We can make a dictionary with these parameters, and then pass them into the `requests.get` function.

In [15]:
# Set up the parameters we want to pass to the API.
# This is the latitude and longitude of New York City.
parameters = {"lat": 40.71, "lon": -74}

# Make a get request with the parameters.
page3 = requests.get("http://api.open-notify.org/iss-pass.json", params=parameters)
page3.status_code

200

In [16]:
# Get the response data as a python object.

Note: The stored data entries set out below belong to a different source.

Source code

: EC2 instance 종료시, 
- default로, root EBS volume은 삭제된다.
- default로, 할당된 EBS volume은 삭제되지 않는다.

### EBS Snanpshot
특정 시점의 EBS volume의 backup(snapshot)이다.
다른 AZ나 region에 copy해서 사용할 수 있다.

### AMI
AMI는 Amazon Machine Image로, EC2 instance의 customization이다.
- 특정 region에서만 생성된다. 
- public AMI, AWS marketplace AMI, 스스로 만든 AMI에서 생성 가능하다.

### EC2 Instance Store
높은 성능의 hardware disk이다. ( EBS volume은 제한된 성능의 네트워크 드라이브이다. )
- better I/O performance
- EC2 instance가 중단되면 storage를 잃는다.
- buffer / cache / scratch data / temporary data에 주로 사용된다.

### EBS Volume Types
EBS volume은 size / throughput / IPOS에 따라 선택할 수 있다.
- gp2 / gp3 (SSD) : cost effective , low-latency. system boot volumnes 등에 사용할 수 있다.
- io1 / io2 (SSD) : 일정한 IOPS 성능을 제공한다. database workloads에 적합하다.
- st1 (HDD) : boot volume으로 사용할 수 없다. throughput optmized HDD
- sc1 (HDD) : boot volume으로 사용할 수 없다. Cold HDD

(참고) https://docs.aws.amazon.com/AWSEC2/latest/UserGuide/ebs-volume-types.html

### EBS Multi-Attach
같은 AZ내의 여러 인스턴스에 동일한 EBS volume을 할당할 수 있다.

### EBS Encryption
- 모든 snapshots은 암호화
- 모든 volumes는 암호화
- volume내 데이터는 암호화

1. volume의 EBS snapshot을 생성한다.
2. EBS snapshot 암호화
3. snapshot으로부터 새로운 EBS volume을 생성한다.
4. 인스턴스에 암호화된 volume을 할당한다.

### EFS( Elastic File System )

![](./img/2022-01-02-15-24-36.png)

Verify that it's a dictionary.
data = response.json()
print(type(data))
print(data)

<class 'dict'>
{'message': 'success', 'request': {'altitude': 100, 'datetime': 1595446695, 'latitude': 40.71, 'longitude': -74.0, 'passes': 5}, 'response': [{'duration': 460, 'risetime': 1595452524}, {'duration': 651, 'risetime': 1595458199}, {'duration': 613, 'risetime': 1595464040}, {'duration': 559, 'risetime': 1595469931}, {'duration': 606, 'risetime': 1595475772}]}


### 03_Beautiful_Soup

In [17]:
from bs4 import BeautifulSoup
import lxml

In [18]:
links = ['https://h1bdata.info/index.php?em=&job=Data+Scientist&year=All+Years',
         'https://h1bdata.info/index.php?em=&job=Data+Engineer&year=All+Years',
         'https://h1bdata.info/index.php?em=&job=Data+Analyst&year=All+Years',
        ]

In [21]:
# Scrape table data from each of the above links and store in a list

all_data = []
for link in links:
    page_link = link
    page_response = requests.get(page_link, timeout=1000)
    page_content = BeautifulSoup(page_response.content, 'lxml')

    # save data 
    for row in page_content.find_all('tr')[1:]:
        row_data = []
        for i in row:
            row_data.append(i.text)
        all_data.append(row_data)

In [25]:
page_response.content



In [28]:
len(all_data)

19718

In [29]:
all_data[0:3]

[['PERCOLATA CORPORATION',
  'DATA SCIENTIST',
  '46,060',
  'PALO ALTO, CA',
  '03/18/2016',
  '09/02/2016',
  'CERTIFIED'],
 ['MY LIFE REGISTRY LLC',
  'DATA SCIENTIST',
  '47,960',
  'FORT LEE, NJ',
  '02/18/2015',
  '08/20/2015',
  'CERTIFIED'],
 ['MY LIFE REGISTRY LLC',
  'DATA SCIENTIST',
  '47,960',
  'FORT LEE, NJ',
  '02/18/2015',
  '08/20/2015',
  'CERTIFIED']]

### Tutorials
- Space ISS example: https://www.dataquest.io/blog/python-api-tutorial/
- https://realpython.com/beautiful-soup-web-scraper-python/

Now we've successfully downloaded a webpage in HTML and be able to render the content in the page.